Être journaliste est un métier magnifique. Parfois je me demande si tous ceux qui l’exercent ont gardé la même curiosité et le même appétit d’expliquer. Je pense que le journalisme doit être d’abord dans l’explication. Aujourd’hui il est trop systématiquement dans la démonstration.
…le pouvoir est un symptôme. C’est une conséquence. Ce n’est pas une fin. L’homme est brûlé par ses passions, et parfois il les place dans le pouvoir. Mais le pouvoir n’est qu’une conséquence d’un état incandescent et passionné.
…l’analyse froide, insensible d’un document dit parfois moins que le caractère chirurgical du romancier qui va plonger dans la tête et dans le cœur du personnage qu’il décrit.
Je conteste cette expression des « horreurs de la politique ». Je ne suis pas quelqu’un qui crache dans la soupe. …Il n’y a pas d’horreurs de la politique. Il y a la difficulté de la vie. La seule chose qui est vraie, c’est que la vie est dure, difficile, et qu’au fond c’est un coup de chance quand on est en bonne santé. C’est un miracle quand on n’a pas d’ennuis… Et d’ailleurs les ennuis n’arrivent jamais par d’où on les attend. Ce n’est pas la politique qui est dure, c’est la vie.
Franchement, la politique c’est une grande aventure humaine et je n’arrive pas à me limiter chez un homme à la seule description des actes et des évènements. Je m’intéresse plus à ce qu’il y a derrière.
Les onze années que le général de Gaulle passe à Colombey entre 1947 et 1958, sa psychologie, ses moments de doute, de désespoir, d’espérance, les trahisons qu’il subit, tout cela m’intéresse. Et le général de Gaulle, lâché par tout le monde en 1968, qui joue son va-tout en 1969 !

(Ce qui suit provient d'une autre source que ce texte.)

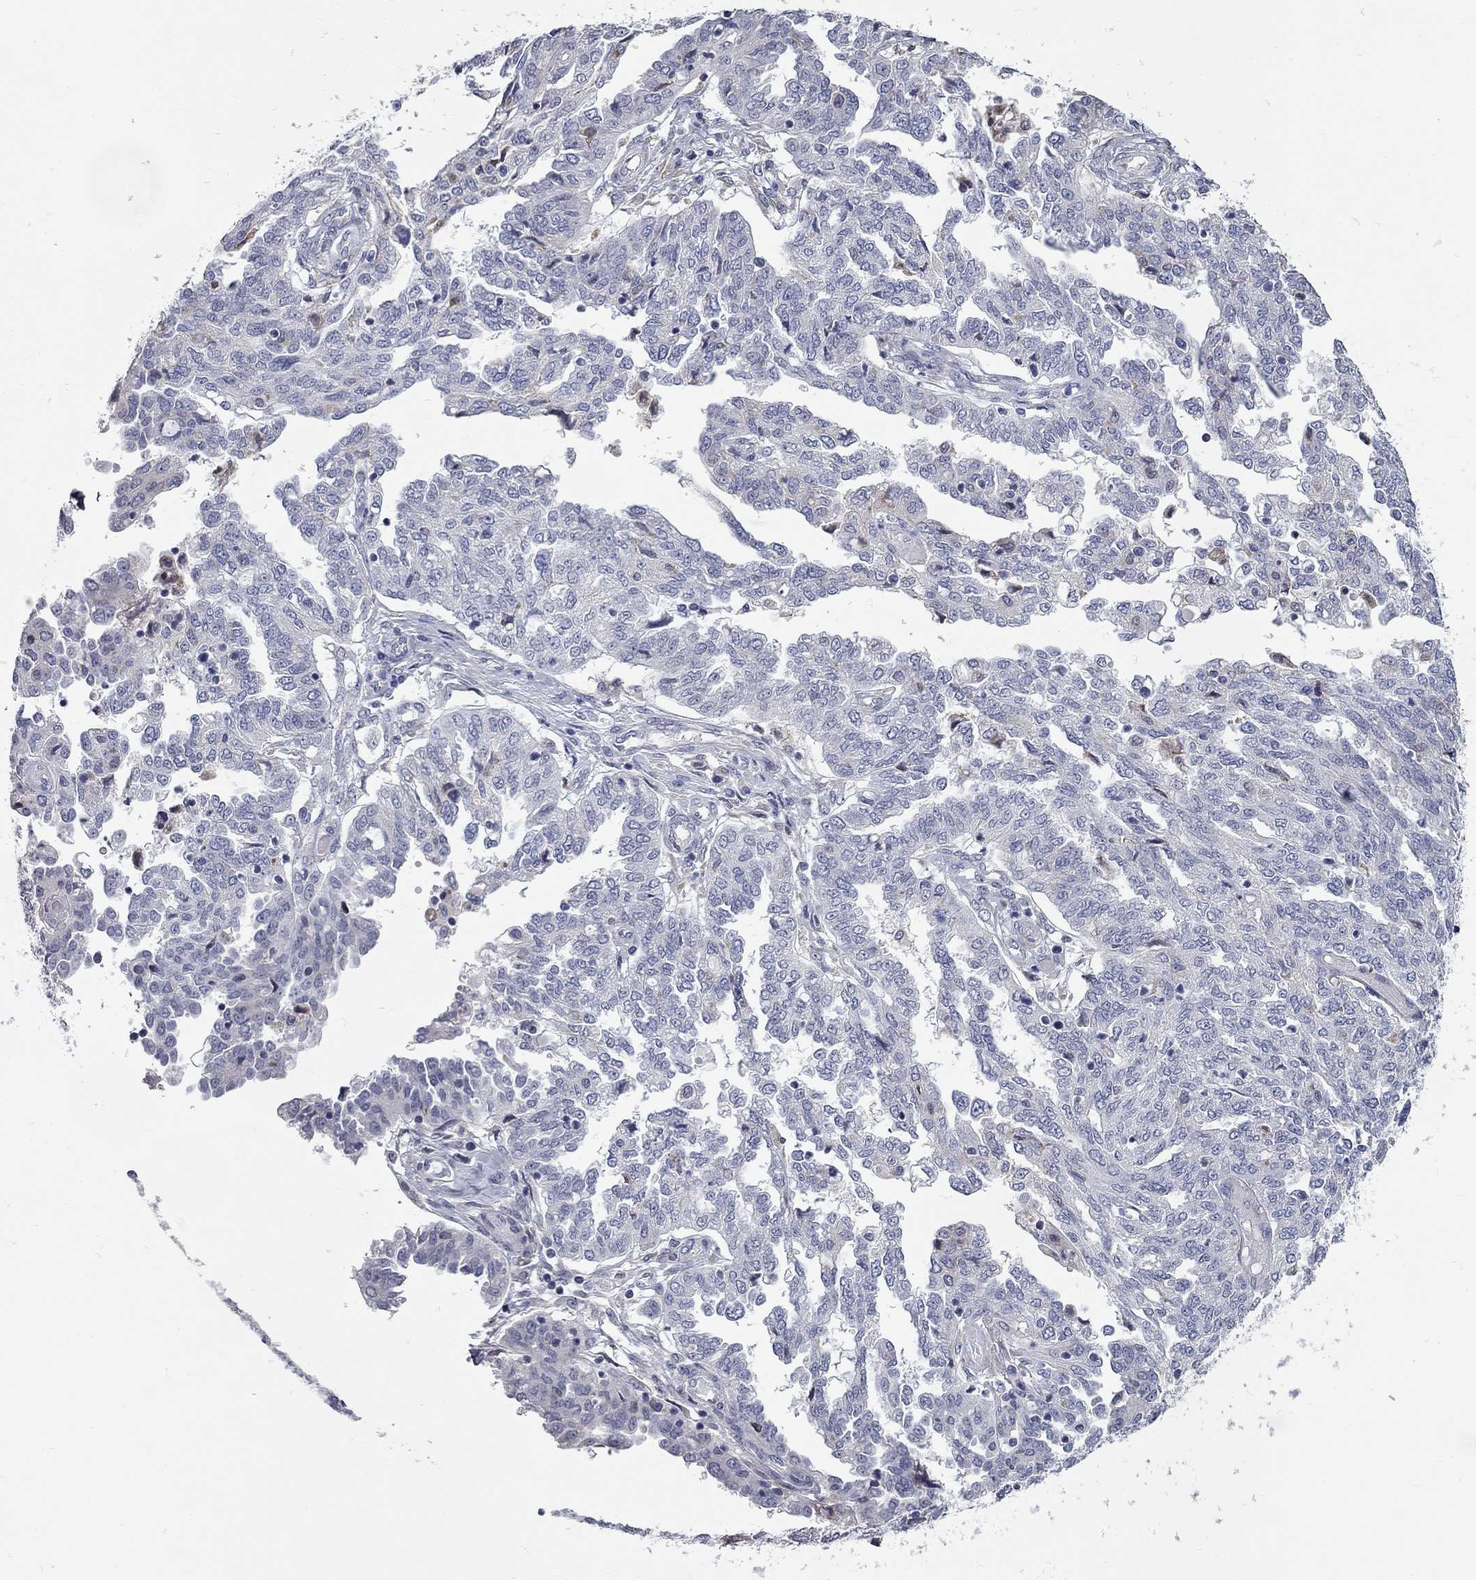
{"staining": {"intensity": "negative", "quantity": "none", "location": "none"}, "tissue": "ovarian cancer", "cell_type": "Tumor cells", "image_type": "cancer", "snomed": [{"axis": "morphology", "description": "Cystadenocarcinoma, serous, NOS"}, {"axis": "topography", "description": "Ovary"}], "caption": "Ovarian cancer (serous cystadenocarcinoma) was stained to show a protein in brown. There is no significant staining in tumor cells. (Stains: DAB (3,3'-diaminobenzidine) immunohistochemistry with hematoxylin counter stain, Microscopy: brightfield microscopy at high magnification).", "gene": "XAGE2", "patient": {"sex": "female", "age": 67}}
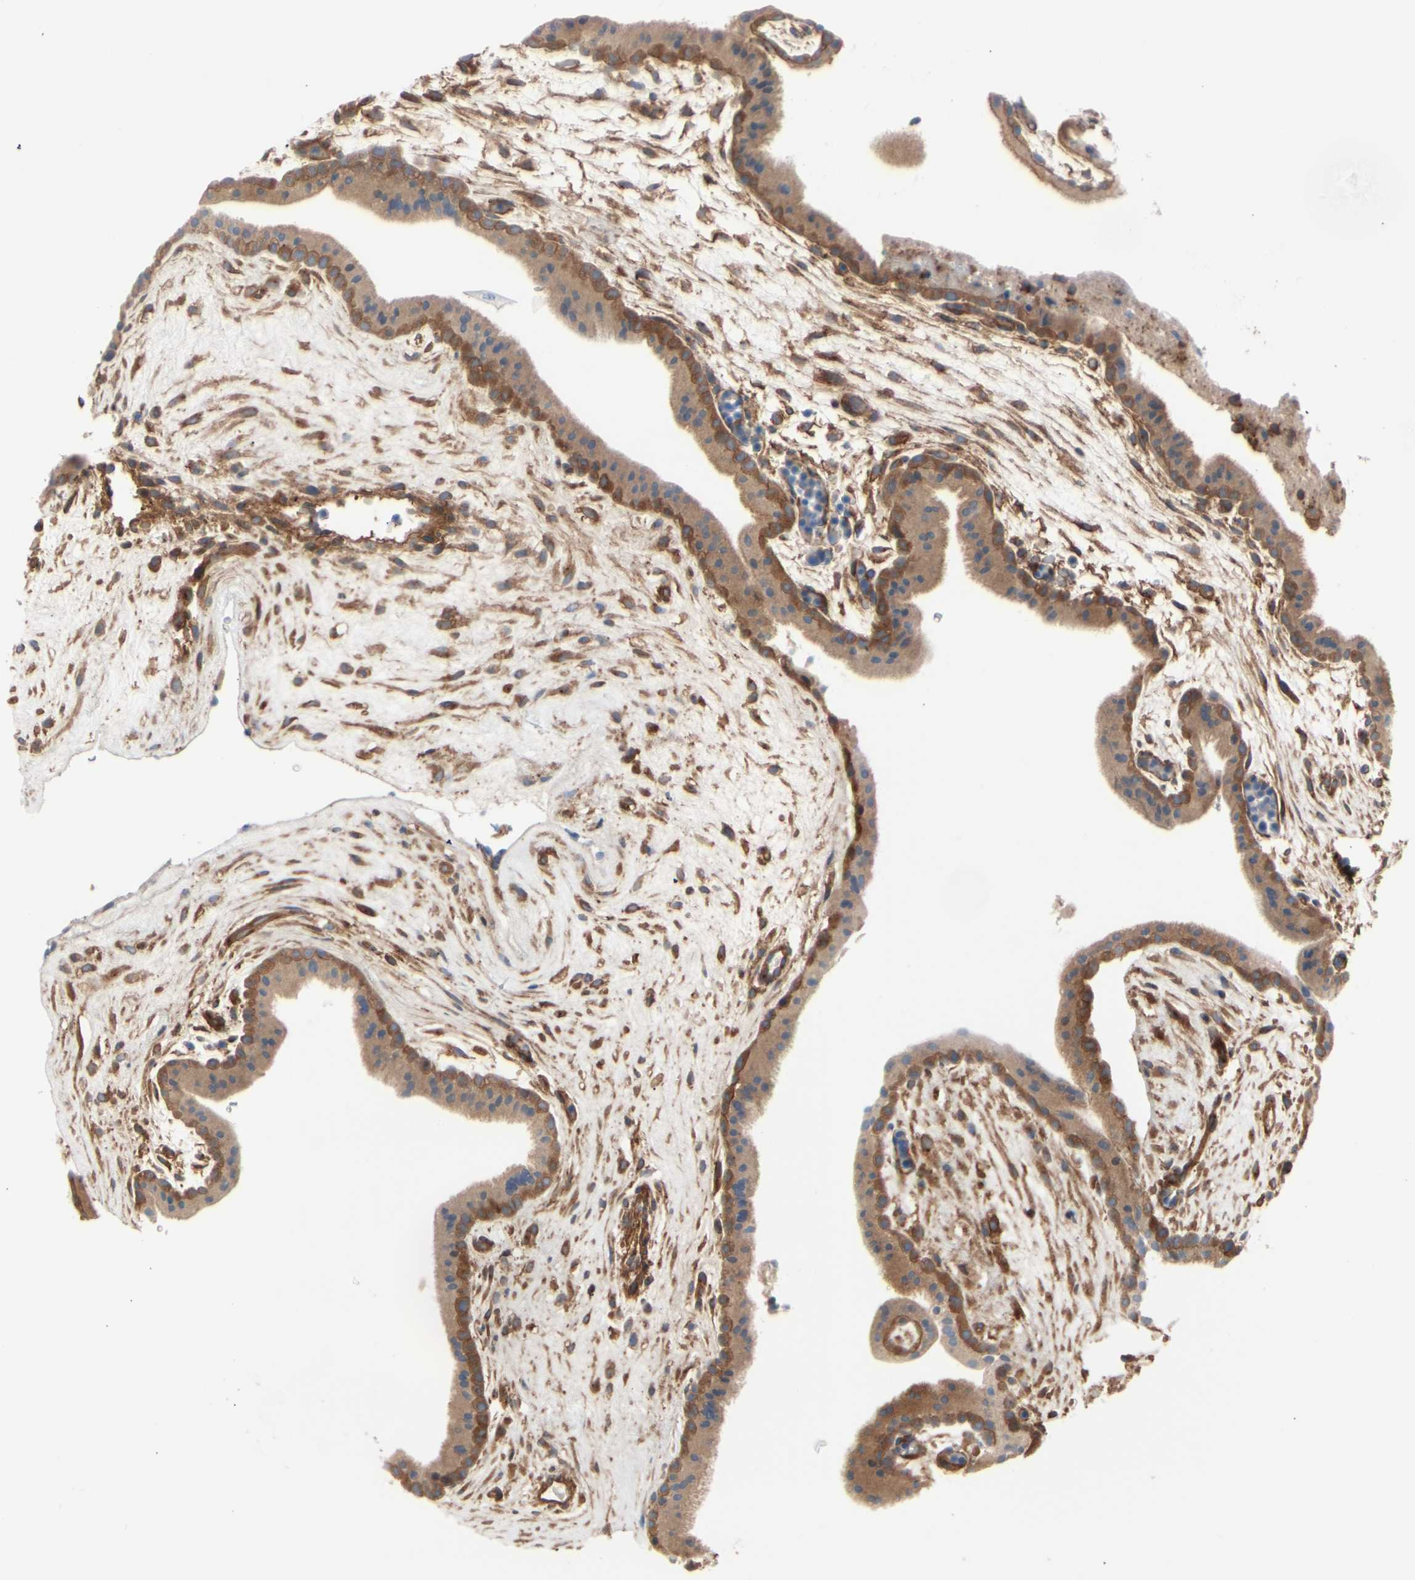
{"staining": {"intensity": "strong", "quantity": "25%-75%", "location": "cytoplasmic/membranous"}, "tissue": "placenta", "cell_type": "Trophoblastic cells", "image_type": "normal", "snomed": [{"axis": "morphology", "description": "Normal tissue, NOS"}, {"axis": "topography", "description": "Placenta"}], "caption": "Immunohistochemical staining of benign human placenta shows 25%-75% levels of strong cytoplasmic/membranous protein staining in approximately 25%-75% of trophoblastic cells.", "gene": "ROCK1", "patient": {"sex": "female", "age": 19}}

Il faut juger Napoléon…dans la continuité de l’Histoire de la France. De la monarchie à la IIIe république, il y a une logique : trop de stabilité avec les rois, trop d’instabilité avec la révolution et trop d’autorité avec l’empereur. Il a fallu toutes ces étapes pour arriver à la démocratie. …la Révolution française…a commencé avec les intellectuels et a fini avec les brutes. Napoléon est né de cela. L’empereur est le produit du chaos révolutionnaire. …Je pense à la collaboration et à Pétain. Il y a un continuum. Notre pays est fait de tout cela.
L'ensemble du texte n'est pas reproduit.